## Text excerpt
⟨
State Secretary in the Federal Ministry for Arts, Culture, the Civil Service and Sport
- In office 20 May 2020 – 2 October 2024
- Preceded by: Ulrike Lunacek

Personal details
- Born: April 19, 1962 (age 62) Amstetten, Austria
- Education: University of Vienna

= Andrea Mayer =

Austrian politician (born 1962)

Andrea Mayer (born April 19, 1962), during her marriage Andrea Ecker, is an Austrian politician and current cabinet director of the Presidential Chancellery. From 2020 until 2024, she served as state secretary in the Federal Ministry for Arts, Culture, the Civil Service and Sport in the Second Kurz, Schallenberg, and Nehammer governments, nominated by the Greens.

==Career==
Born in Amstetten, Lower Austria, Mayer studied German and history as well as jurisprudence at the University of Vienna and graduated with the academic degree Magistra. She then worked in the private sector for a few years. In 1993 she became a member of the staff of Education and Culture Minister Rudolf Scholten. She later moved to the Ministry of Science, where she was responsible for innovation and research. In 2007, she was appointed Minister of Culture Claudia Schmied appointed as head of the art section. In 2015, following an advertisement, she prevailed against 17 applicants for the management of the now merged Art and Culture Section and was appointed to this position by Chancellery Minister Josef Ostermayer. She took on control functions in various supervisory bodies of large cultural institutions, such as the Salzburg Festival, and in 2016 she was interim head of the Belvedere Board of Trustees.

In February 2017, she was appointed, the first woman in this position, by Alexander Van der Bellen as head of cabinet in the presidential office. Companions describe their temperament "as ambitious, more pragmatic than creative and characterized by perseverance. Nobody wants to deny her willingness to grow with big tasks. After all, she always did her work properly and to the satisfaction of her superiors."
⟩
## Entries supplied
⟨
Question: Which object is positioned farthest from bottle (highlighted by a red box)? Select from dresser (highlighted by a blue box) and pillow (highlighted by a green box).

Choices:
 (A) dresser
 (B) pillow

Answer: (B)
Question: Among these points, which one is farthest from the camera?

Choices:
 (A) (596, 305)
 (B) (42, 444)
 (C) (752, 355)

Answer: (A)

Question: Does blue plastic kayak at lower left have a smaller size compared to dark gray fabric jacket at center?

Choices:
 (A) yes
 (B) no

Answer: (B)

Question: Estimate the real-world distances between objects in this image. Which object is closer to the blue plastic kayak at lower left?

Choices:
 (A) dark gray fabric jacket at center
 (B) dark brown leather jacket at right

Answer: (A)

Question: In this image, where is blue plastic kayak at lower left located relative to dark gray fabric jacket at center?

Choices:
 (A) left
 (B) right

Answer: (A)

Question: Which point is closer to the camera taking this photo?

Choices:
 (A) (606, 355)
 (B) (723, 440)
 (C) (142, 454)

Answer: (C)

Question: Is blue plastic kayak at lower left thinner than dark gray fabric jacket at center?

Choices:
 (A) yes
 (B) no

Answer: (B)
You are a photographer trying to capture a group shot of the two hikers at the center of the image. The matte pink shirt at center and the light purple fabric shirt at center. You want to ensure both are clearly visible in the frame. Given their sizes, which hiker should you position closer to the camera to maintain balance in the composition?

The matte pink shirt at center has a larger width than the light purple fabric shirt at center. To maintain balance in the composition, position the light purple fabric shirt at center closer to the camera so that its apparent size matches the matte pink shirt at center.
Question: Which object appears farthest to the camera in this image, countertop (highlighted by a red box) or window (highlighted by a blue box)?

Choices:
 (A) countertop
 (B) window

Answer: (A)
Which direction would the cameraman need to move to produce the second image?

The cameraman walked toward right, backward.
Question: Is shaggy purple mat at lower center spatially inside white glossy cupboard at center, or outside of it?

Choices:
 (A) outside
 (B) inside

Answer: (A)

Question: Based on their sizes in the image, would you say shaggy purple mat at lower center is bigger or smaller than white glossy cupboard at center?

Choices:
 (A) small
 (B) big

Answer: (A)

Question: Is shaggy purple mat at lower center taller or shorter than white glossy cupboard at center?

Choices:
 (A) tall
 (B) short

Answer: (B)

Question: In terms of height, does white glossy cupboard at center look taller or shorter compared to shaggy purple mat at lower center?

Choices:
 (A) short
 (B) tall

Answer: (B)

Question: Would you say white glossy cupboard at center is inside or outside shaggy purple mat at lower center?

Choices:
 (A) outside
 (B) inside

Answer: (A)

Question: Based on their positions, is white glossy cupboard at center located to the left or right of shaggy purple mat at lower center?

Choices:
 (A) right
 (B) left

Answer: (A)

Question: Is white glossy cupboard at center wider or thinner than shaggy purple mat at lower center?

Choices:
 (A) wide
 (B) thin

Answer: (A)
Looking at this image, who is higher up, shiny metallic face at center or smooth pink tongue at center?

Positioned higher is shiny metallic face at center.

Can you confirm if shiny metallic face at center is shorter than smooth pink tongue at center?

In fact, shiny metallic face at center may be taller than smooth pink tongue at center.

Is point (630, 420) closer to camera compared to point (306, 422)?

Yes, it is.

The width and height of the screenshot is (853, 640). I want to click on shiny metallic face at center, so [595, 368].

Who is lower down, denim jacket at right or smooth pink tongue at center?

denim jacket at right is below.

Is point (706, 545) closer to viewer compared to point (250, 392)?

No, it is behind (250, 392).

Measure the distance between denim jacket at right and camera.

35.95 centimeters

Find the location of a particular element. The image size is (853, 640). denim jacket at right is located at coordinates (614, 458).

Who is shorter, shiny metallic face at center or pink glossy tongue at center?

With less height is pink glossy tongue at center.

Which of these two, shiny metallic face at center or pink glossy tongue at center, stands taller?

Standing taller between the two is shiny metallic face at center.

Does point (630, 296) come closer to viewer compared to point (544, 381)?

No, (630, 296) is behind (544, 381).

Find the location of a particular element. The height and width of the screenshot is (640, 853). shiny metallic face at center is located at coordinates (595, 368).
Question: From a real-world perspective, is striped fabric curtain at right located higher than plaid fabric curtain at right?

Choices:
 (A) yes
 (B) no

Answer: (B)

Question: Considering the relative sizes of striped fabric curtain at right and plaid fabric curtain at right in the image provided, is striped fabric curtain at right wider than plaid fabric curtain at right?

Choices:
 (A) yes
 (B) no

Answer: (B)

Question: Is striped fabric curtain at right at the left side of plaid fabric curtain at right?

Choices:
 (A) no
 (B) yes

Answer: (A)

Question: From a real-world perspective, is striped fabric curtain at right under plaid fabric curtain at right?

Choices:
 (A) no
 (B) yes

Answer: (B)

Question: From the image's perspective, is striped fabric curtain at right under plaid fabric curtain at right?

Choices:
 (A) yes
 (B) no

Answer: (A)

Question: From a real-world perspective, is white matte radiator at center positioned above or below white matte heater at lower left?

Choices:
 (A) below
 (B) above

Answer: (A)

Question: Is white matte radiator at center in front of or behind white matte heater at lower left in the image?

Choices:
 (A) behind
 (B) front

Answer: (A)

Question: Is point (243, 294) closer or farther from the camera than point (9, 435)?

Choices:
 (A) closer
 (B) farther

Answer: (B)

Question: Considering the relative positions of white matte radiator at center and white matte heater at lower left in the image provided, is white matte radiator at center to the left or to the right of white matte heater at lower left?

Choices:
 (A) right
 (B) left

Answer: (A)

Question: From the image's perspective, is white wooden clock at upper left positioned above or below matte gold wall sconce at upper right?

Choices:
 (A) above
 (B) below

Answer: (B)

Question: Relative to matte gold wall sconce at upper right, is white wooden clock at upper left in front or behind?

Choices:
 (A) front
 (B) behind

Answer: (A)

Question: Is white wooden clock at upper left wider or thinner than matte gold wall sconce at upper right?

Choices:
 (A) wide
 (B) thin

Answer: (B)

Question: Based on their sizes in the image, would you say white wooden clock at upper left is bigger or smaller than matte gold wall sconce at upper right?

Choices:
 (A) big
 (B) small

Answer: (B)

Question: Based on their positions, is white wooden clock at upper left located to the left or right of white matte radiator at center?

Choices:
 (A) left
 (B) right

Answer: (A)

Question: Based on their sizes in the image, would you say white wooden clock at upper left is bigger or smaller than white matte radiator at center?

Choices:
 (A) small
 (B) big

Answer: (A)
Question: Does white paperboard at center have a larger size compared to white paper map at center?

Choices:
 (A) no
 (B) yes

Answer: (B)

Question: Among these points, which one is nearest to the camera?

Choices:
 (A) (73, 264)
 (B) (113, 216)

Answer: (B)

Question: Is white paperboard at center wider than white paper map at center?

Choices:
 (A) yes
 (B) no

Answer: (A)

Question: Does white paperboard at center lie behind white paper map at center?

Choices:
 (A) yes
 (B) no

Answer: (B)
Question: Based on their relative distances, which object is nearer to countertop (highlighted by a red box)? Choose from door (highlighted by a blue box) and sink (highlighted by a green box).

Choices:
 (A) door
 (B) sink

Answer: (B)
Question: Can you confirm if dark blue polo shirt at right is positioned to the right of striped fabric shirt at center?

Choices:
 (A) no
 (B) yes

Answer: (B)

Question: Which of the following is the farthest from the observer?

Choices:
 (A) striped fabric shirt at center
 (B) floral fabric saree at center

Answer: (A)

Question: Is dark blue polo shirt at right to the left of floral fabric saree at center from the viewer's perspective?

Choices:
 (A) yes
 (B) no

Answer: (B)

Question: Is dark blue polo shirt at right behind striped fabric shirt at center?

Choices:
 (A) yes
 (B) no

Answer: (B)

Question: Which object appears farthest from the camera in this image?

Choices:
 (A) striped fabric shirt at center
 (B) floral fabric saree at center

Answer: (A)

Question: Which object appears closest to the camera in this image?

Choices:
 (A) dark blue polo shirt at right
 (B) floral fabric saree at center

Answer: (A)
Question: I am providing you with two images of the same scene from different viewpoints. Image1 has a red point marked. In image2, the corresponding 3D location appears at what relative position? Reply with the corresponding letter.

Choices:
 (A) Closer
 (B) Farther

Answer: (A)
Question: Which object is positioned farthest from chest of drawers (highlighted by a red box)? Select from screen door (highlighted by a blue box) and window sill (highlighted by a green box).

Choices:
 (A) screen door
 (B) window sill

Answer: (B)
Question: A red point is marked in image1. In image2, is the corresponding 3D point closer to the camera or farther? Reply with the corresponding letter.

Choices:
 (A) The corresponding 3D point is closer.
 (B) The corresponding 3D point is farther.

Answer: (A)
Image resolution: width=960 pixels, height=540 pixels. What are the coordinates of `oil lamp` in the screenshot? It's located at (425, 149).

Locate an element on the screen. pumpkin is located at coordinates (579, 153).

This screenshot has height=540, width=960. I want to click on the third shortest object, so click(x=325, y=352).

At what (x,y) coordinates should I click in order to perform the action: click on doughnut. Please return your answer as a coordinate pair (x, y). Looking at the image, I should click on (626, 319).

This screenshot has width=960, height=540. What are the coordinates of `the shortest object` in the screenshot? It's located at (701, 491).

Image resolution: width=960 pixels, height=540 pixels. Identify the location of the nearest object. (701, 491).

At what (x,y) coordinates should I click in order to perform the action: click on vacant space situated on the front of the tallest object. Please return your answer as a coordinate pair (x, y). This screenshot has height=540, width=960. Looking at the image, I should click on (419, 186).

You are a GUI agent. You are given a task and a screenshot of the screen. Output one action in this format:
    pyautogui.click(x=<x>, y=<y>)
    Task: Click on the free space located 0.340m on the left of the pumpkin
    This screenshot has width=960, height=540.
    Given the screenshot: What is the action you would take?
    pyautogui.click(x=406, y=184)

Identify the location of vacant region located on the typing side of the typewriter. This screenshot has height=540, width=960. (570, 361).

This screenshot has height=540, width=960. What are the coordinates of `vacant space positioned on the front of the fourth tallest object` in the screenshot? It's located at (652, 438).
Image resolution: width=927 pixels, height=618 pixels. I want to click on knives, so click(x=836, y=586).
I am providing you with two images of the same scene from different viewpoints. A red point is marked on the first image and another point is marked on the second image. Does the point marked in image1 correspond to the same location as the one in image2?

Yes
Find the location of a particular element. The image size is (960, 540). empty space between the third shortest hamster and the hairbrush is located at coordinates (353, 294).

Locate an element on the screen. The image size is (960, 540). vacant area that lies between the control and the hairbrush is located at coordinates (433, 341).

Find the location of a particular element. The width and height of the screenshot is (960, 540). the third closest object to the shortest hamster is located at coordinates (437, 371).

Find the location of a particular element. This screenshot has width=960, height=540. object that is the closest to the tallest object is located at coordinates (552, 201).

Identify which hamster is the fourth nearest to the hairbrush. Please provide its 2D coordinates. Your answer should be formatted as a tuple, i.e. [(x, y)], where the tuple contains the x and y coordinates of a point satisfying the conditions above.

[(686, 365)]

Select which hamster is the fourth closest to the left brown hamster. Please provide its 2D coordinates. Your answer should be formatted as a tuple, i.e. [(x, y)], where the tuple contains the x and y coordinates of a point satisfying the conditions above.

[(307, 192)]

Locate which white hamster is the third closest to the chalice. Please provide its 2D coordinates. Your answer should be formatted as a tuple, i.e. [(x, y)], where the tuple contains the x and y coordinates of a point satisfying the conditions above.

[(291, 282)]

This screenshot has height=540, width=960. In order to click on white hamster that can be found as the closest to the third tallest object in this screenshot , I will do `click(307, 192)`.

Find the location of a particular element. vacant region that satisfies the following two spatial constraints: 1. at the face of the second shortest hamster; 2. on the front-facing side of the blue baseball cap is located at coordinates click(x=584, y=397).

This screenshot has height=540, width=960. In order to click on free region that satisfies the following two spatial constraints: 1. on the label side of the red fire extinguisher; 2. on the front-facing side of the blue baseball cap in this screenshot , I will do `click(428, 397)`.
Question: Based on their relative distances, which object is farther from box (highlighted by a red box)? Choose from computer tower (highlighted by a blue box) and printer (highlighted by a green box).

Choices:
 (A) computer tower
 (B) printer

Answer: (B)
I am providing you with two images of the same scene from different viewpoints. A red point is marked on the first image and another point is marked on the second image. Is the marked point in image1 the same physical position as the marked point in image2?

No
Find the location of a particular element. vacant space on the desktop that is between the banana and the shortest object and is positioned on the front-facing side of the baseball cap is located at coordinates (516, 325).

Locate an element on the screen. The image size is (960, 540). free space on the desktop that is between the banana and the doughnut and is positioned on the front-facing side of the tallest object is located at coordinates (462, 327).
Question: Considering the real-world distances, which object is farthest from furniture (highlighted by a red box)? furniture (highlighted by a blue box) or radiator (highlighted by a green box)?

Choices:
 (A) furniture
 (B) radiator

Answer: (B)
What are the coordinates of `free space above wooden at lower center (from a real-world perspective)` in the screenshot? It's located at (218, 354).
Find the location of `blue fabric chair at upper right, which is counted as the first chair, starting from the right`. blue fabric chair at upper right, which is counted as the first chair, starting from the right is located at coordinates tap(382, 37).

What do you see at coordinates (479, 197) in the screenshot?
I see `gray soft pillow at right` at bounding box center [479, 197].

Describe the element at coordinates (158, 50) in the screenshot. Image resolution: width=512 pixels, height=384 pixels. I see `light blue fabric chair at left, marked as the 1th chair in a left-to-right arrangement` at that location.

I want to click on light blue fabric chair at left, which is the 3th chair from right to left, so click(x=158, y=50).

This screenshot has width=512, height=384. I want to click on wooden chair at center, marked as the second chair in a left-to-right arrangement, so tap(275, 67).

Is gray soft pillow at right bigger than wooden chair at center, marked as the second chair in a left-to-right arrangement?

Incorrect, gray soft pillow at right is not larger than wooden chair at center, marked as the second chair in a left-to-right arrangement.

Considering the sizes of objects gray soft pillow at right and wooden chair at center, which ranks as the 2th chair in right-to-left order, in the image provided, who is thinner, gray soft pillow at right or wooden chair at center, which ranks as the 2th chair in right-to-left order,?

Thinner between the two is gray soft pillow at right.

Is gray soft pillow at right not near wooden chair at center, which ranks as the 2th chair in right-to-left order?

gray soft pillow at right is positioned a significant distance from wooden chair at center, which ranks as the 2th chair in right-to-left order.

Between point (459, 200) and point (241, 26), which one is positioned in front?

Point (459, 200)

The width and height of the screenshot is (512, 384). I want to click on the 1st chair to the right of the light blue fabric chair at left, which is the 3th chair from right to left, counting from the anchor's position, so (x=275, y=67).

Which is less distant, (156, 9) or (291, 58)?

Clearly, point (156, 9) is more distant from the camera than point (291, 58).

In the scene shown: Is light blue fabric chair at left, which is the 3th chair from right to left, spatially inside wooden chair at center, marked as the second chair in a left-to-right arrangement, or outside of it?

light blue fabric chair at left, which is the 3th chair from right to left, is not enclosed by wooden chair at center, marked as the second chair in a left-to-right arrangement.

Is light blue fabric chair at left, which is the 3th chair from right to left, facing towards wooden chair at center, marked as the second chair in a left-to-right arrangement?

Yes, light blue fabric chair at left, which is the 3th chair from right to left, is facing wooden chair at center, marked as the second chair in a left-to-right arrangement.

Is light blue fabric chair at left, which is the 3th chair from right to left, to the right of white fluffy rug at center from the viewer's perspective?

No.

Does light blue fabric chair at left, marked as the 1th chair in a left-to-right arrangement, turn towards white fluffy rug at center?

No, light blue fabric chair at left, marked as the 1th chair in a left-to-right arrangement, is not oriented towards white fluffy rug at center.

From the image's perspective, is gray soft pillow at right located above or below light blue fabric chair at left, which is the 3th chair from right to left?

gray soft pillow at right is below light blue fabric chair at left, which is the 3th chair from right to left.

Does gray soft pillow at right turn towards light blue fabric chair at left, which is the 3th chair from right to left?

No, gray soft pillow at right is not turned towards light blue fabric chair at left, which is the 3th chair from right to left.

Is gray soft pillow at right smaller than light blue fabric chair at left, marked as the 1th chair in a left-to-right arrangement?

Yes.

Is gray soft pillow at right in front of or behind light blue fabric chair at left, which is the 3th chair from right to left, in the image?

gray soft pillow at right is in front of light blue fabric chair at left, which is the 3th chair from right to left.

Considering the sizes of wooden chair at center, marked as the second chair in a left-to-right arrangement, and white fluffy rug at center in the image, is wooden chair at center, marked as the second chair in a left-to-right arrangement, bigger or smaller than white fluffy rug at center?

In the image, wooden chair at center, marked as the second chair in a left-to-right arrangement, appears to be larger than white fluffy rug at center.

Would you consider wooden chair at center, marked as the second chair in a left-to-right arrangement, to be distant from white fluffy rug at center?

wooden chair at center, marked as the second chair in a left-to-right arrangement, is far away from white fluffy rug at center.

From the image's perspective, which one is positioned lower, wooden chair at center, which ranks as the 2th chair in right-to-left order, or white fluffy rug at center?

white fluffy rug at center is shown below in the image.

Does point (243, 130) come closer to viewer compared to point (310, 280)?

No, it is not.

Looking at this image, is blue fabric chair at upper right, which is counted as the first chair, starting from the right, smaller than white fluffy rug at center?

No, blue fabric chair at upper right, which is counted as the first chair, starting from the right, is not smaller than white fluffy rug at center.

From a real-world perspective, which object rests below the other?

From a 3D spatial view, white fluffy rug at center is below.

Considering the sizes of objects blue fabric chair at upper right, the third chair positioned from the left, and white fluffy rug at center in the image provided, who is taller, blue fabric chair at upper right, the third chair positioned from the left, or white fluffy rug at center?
⟩
## Directions
(1) Express the lines of the rows as a JSON list of strings, one string per line and blank lines omitted, starting at the line containing "This screenshot has width=512, height=384." and ending at the line containing "Is gray soft pillow at right bigger".
(2) Write the next part of the biography of Andrea Mayer, picking up after its final sentence.
The biography of Andrea Mayer and the rows have nothing to do with each other.

## Numbered responses
(1)
[
  "This screenshot has width=512, height=384. I want to click on wooden chair at center, marked as the second chair in a left-to-right arrangement, so tap(275, 67).",
  "Is gray soft pillow at right bigger than wooden chair at center, marked as the second chair in a left-to-right arrangement?"
]

(2)
In May 2020, several Austrian media saw her as the favorite to succeed Ulrike Lunacek in the State Secretariat for Art and Culture. At the same time, she was described by a number of people from the Austrian cultural scene as competent and suitable for the task, including Klaus Albrecht Schröder (Albertina) and Herbert Föttinger (Theater in der Josefstadt), as well as "excellently qualified" and "culturally affine". She also received advance praise from Sabine Haag (Kunsthistorisches Museum), Helga Rabl-Stadler (Salzburg Festival), Johanna Rachinger (Austrian National Library), Marie Rötzer (Landestheater Niederösterreich), from the Vienna Volksoper and the Bregenz Festival and from Gerhard Ruiss (IG authors). Ruiss: "I know her to be very energetic, but in a pleasant way, and very committed to the cause. We need it now, we need it now very urgently!"

She was appointed State Secretary by the Federal Executive of the Greens on May 18, 2020, and sworn in by Federal President Alexander Van der Bellen on May 20, 2020. In the Time in Picture 2 of the same day, she announced that she had suspended her membership of the Social Democratic Party. She does not intend to become a member of the Greens.

Mayer is the mother of twins.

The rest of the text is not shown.